→ Set problem 1: From the Phillies Q&A, list every pitcher named as part of the projected starting rotation.
→ Set problem 2: Reproduce the passage of the Phillies Q&A starting with "Back on Christmas" and going on through "this current off-season.".
→ Set problem 3:
Using the Phillies Q&A, answer these:
(a) Who is expected to play shortstop for the Phillies in 2020?
(b) Which Chicago Cubs third baseman is the subject of trade rumors?
(c) Who is the Phillies GM?

Back on Christmas Eve Eve, I asked my social media followers to shoot me out any questions that they might have on the Phillies.

As you might expect, the majority of those ended up in reference to moves the club has made and might still make during this current off-season.

Following are a representative sampling, along with my responses, presented in a question (Q) and answer (A) format.

 

Q: Sean Fitzpatrick (@SeanFit91141350 on Twitter) asks “I’m questioning the configuration of the infield as it stands now. I dont see either Segura or Kingery as a legit third base option, and which one plays second? Do we bring in an outside option?

A: As we sit here in the week between Christmas and New Year’s the Phillies 2020 infield configuration appears that it will feature Rhys Hoskins at first base, Jean Segura at second, Didi Gregorius at shortstop, and Scott Kingery at third base. Kingery is likely keeping the spot warm until top prospect Alec Bohm is ready, at which point Kingery would return to a super-utility role. That assumes he is not needed at another position due to injury.

Q: Robin Heller (@flower_auntie on Twitter) says “I am wondering about who will play third base and how they will address the holes in the rotation!

A: As for third base, see the above answer – though there remain rumors that the Phillies could consider a trade for Chicago Cubs third baseman Kris Bryant. The starting rotation is currently projected to be made up of Aaron Nola, Zack Wheeler, Jake Arrieta, Zach Eflin, and Vince Velasquez.

It doesn’t appear as though GM Matt Klentak feels that there are “holes in the rotation” – though you and I would disagree with him. Arrieta needs to prove that he can stay healthy and produce past May. Eflin and Velasquez have been consistently inconsistent.

Wheeler was a great signing. But we went into this off-season believing that the Phillies needed two new starting pitchers of the type who had proven to be winners at the big-league level. There is still plenty of time to bring in another arm via free agency or trade.

→ Listing:
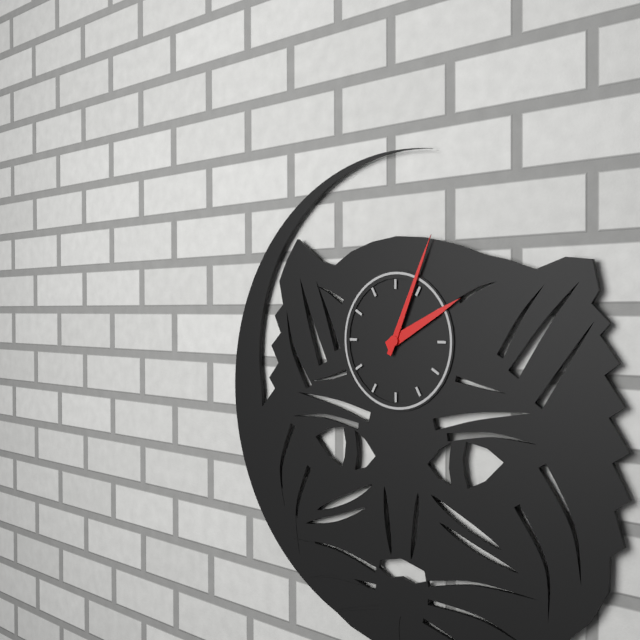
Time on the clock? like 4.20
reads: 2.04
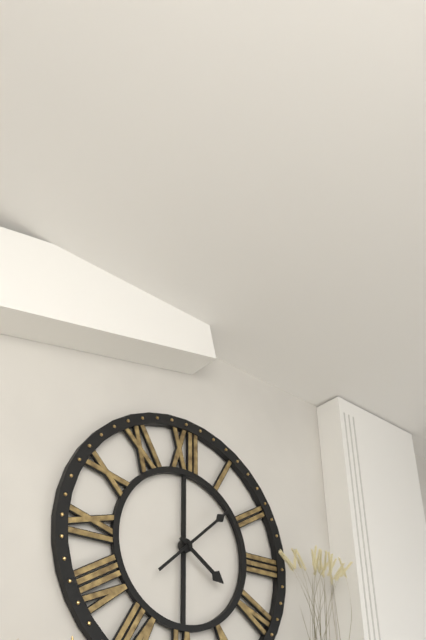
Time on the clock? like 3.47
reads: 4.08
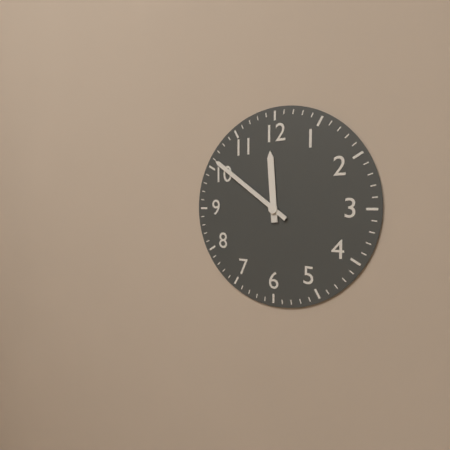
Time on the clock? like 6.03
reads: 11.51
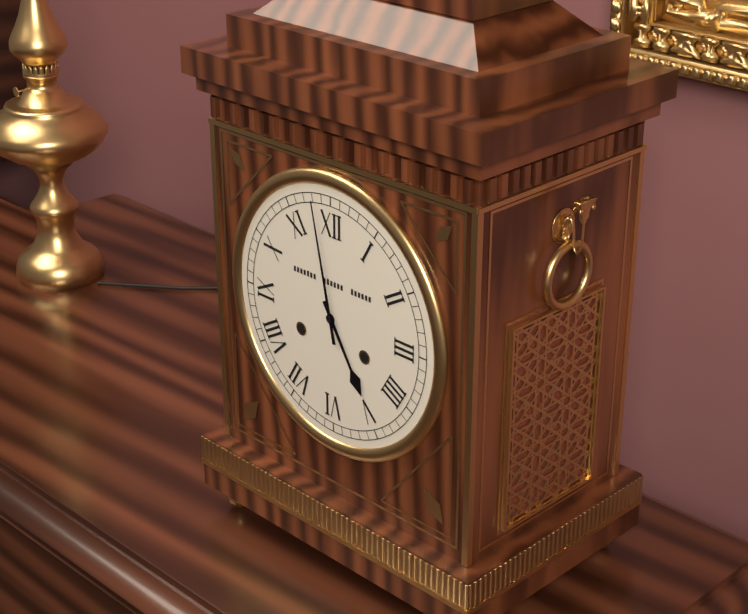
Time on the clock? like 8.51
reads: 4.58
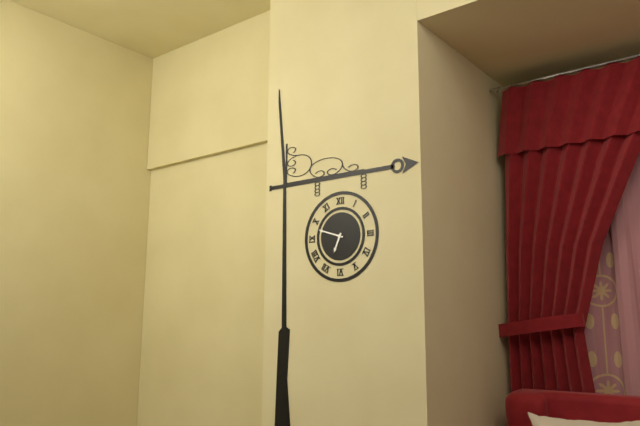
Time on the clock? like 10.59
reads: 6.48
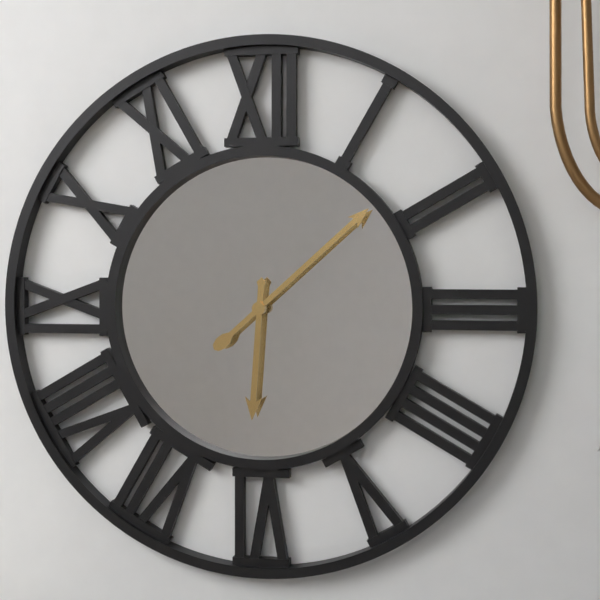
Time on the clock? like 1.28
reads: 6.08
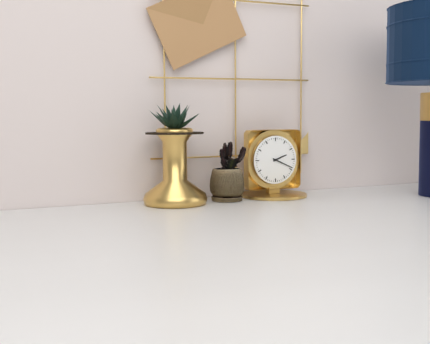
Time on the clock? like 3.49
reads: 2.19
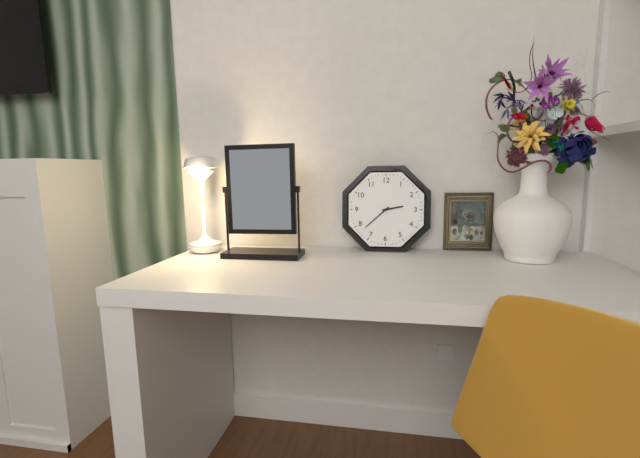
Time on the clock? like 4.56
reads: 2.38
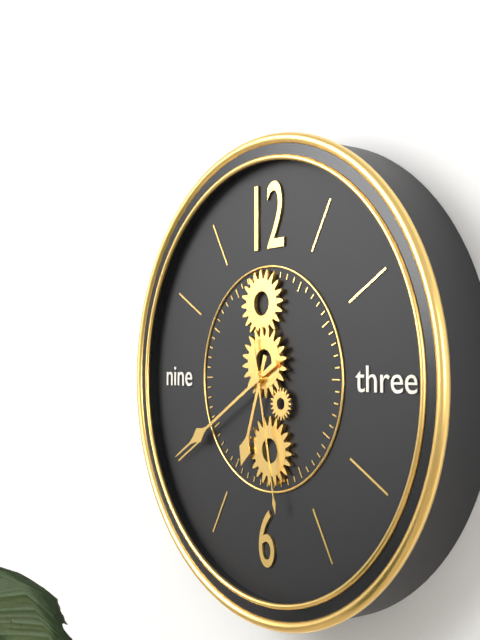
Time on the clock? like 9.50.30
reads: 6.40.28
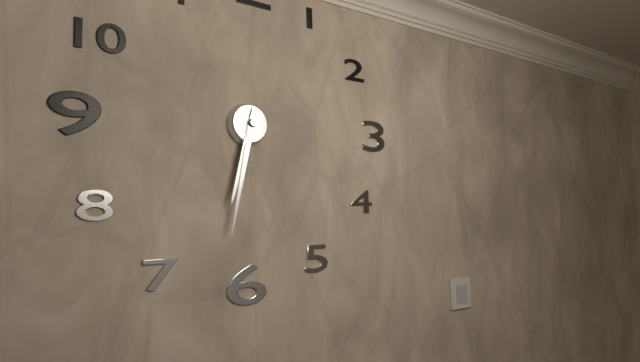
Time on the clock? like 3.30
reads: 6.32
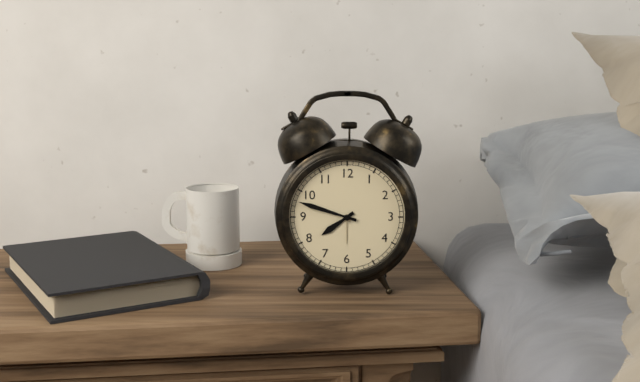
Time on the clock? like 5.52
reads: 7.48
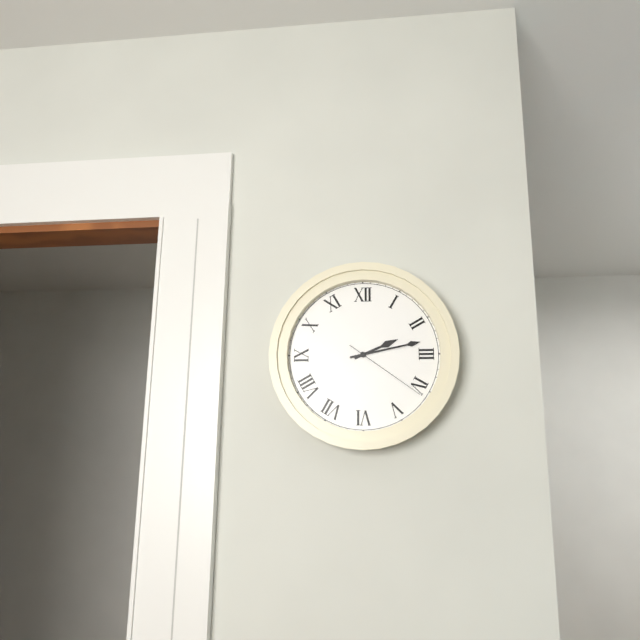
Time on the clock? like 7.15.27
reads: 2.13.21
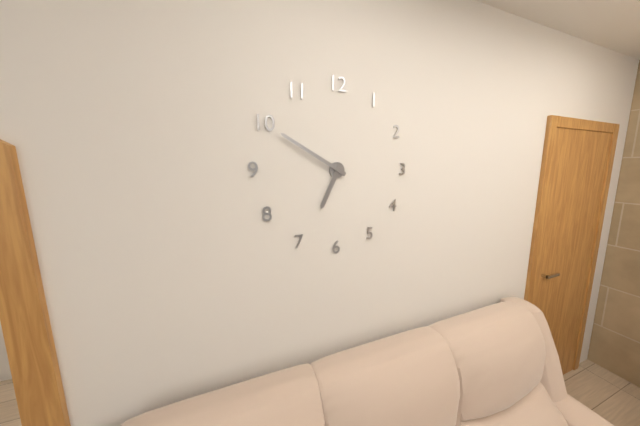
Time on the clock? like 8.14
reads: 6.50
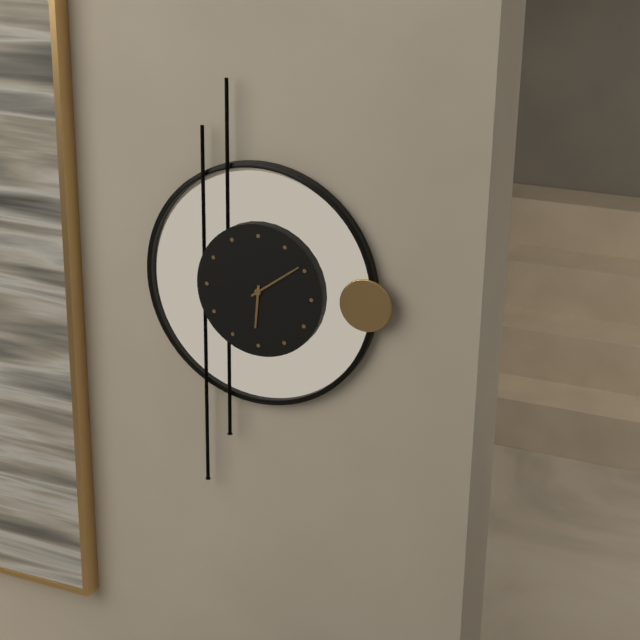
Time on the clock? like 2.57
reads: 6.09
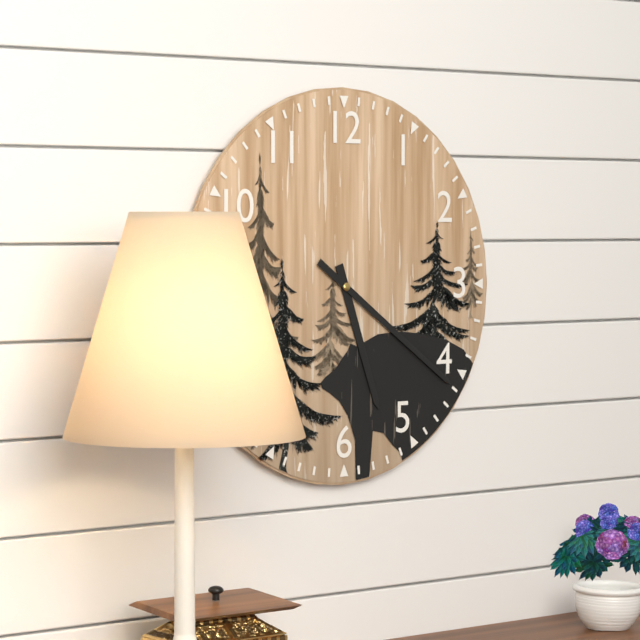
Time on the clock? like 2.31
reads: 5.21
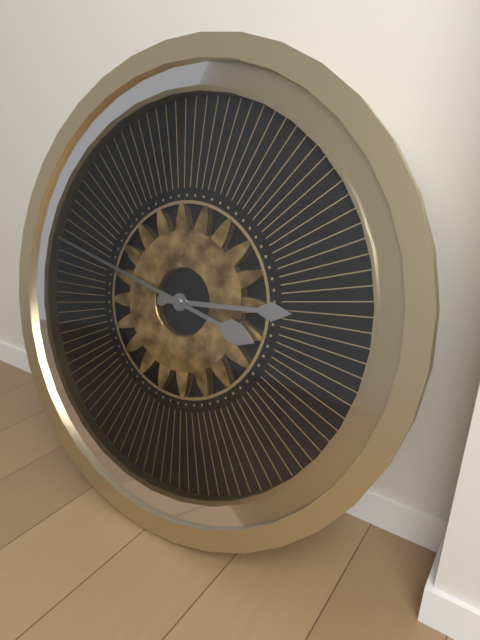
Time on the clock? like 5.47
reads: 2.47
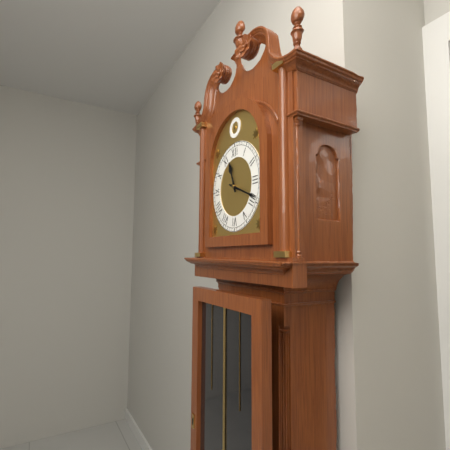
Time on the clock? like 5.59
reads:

→ Exercise output 1: Aaron Nola, Zack Wheeler, Jake Arrieta, Zach Eflin, Vince Velasquez

→ Exercise output 2:
Back on Christmas Eve Eve, I asked my social media followers to shoot me out any questions that they might have on the Phillies.

As you might expect, the majority of those ended up in reference to moves the club has made and might still make during this current off-season.

→ Exercise output 3:
(a) Didi Gregorius
(b) Kris Bryant
(c) Matt Klentak